Collected data:

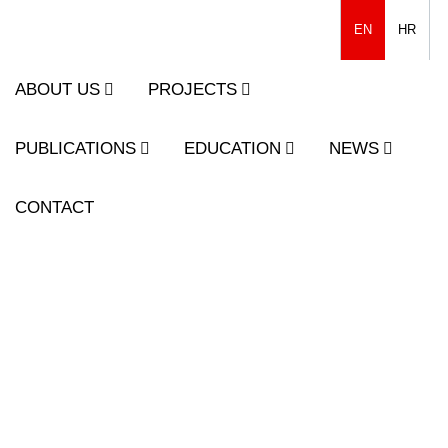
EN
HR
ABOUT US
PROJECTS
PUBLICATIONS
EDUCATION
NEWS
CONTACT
...
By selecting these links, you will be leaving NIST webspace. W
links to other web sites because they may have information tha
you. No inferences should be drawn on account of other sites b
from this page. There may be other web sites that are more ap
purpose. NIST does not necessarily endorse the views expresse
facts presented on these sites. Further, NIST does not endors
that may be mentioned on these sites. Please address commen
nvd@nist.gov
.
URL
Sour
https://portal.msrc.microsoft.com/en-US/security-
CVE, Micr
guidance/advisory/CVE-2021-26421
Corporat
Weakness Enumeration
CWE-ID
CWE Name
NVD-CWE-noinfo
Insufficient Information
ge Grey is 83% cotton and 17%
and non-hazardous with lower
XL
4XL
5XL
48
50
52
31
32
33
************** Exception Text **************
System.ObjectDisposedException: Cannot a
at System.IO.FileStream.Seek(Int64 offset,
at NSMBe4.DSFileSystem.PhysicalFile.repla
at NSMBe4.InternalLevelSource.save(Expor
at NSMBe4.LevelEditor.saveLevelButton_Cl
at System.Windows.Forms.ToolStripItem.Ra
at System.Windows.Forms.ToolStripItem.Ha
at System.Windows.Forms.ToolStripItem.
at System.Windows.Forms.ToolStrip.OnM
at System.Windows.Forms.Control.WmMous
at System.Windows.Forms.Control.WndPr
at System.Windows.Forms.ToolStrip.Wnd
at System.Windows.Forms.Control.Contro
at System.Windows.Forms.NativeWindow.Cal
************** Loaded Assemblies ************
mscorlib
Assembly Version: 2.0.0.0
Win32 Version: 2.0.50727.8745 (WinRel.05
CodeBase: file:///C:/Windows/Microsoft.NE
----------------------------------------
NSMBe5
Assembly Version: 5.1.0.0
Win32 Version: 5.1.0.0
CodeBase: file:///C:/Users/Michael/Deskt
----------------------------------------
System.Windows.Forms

• WHAT YOU HAVE TO DO: Could you repeat the lines from the line with "By selecting these" up to and including the line with "purpose. NIST does", replacing "web sites" with "websites" and leaving everything else unchanged?

• YOUR SOLUTION:
By selecting these links, you will be leaving NIST webspace. W
links to other websites because they may have information tha
you. No inferences should be drawn on account of other sites b
from this page. There may be other websites that are more ap
purpose. NIST does not necessarily endorse the views expresse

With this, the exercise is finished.